= Exercise passage =
· · · · · · ·
[Codel] [RFC PATCH v2] tcp: TCP Small Queues
Yuchung Cheng
ycheng at google.com
Tue Jul 10 13:37:01 EDT 2012
On Tue, Jul 10, 2012 at 8:13 AM, Eric Dumazet <eric.dumazet at gmail.com> wrote:
> This introduce TSQ (TCP Small Queues)
>
> TSQ goal is to reduce number of TCP packets in xmit queues (qdisc &
> device queues), to reduce RTT and cwnd bias, part of the bufferbloat
> problem.
>
> sk->sk_wmem_alloc not allowed to grow above a given limit,
> allowing no more than ~128KB [1] per tcp socket in qdisc/dev layers at a
> given time.
>
> TSO packets are sized/capped to half the limit, so that we have two
> TSO packets in flight, allowing better bandwidth use.
· · · · · · ·
= Information supplied =
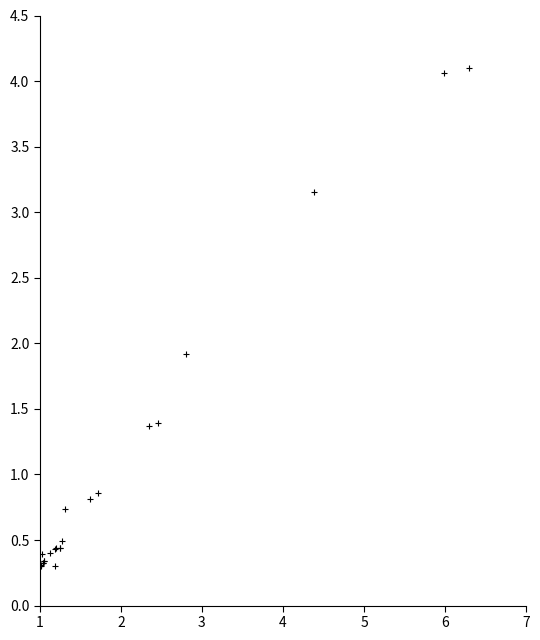

What Y value in the scatter plot is closest to 2?

1.9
· · · · · · ·
= Exercise set =
**A.** According to the TCP Small Queues message, to what size are TSO packets capped?
**B.** Edit the part of the TCP Small Queues message that opens with the words containing "[Codel] [RFC PATCH" and closes with "(TCP Small Queues)", putting "posted" in place of "wrote".
**C.** Carry the TCP Small Queues message forward from its last line shown.

= Answer section =
**A.** They are capped to half the limit, so that two TSO packets are in flight.

**B.**
[Codel] [RFC PATCH v2] tcp: TCP Small Queues
Yuchung Cheng
ycheng at google.com
Tue Jul 10 13:37:01 EDT 2012
On Tue, Jul 10, 2012 at 8:13 AM, Eric Dumazet <eric.dumazet at gmail.com> posted:
> This introduce TSQ (TCP Small Queues)

**C.**
>
> As a side effect, setting the limit to 40000 automatically reduces the
> standard gso max limit (65536) to 40000/2 : It can help to reduce
> latencies of high prio packets, having smaller TSO packets.
>
> This means we divert sock_wfree() to a tcp_wfree() handler, to
> queue/send following frames when skb_orphan() [2] is called for the
> already queued skbs.
>
> Results on my dev machine (tg3 nic) are really impressive, using
> standard pfifo_fast, and with or without TSO/GSO. Without reduction of
> nominal bandwidth.
>
> I no longer have 3MBytes backlogged in qdisc by a single netperf
> session, and both side socket autotuning no longer use 4 Mbytes.
>
> As skb destructor cannot restart xmit itself ( as qdisc lock might be
> taken at this point ), we delegate the work to a tasklet. We use one
> tasklest per cpu for performance reasons.
>
>
>
> [1] New /proc/sys/net/ipv4/tcp_limit_output_bytes tunable
> [2] skb_orphan() is usually called at TX completion time,
> but some drivers call it in their start_xmit() handler.
> These drivers should at least use BQL, or else a single TCP
> session can still fill the whole NIC TX ring, since TSQ will
> have no effect.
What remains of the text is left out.